# EXERCISE OBJECTIVE:
In the entries below, find the line with "Table 1: Composition" and the line with "Fig 5. SPI communication"; reproduce those two lines and all lines between them exactly, without pictures.

--- DATASET ENTRIES ---

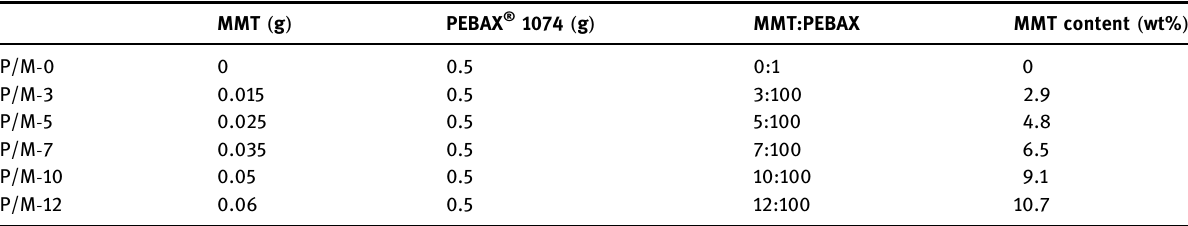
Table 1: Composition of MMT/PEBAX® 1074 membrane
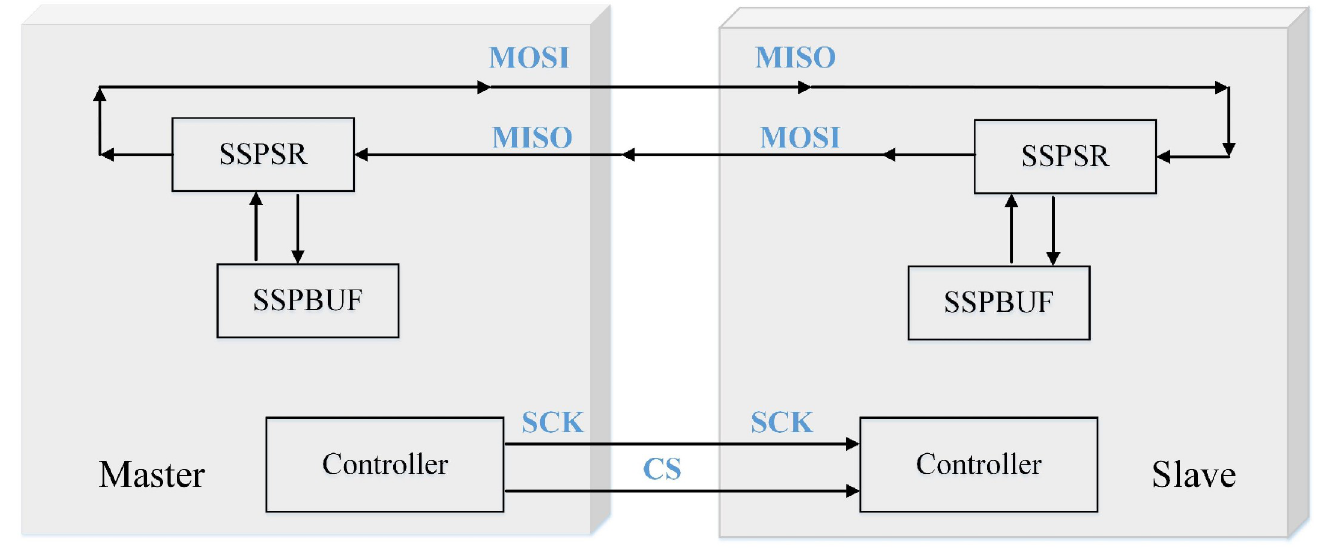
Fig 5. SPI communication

---
--- DATASET ENTRIES ---

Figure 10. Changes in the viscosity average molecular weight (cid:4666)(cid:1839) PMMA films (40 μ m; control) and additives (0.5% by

---
--- DATASET ENTRIES ---

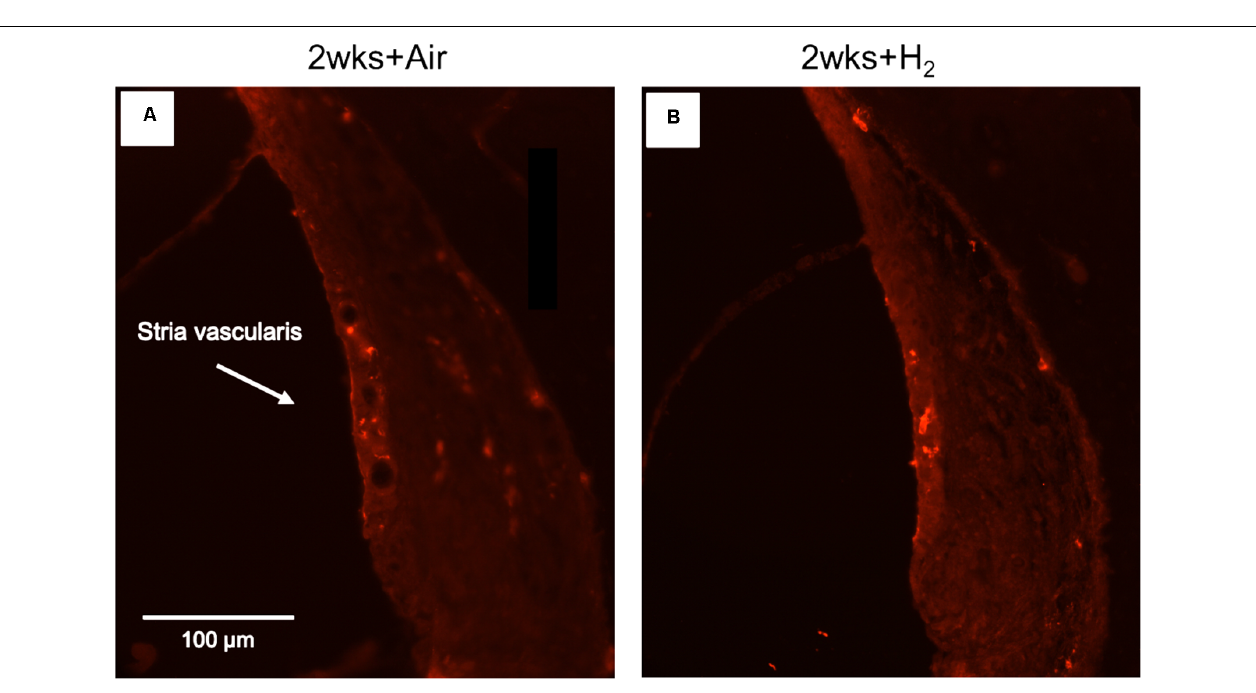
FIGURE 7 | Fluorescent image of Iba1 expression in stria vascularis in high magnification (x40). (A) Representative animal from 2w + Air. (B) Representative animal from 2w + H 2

---

# RESPONSE AREA:
Table 1: Composition of MMT/PEBAX® 1074 membrane
Fig 5. SPI communication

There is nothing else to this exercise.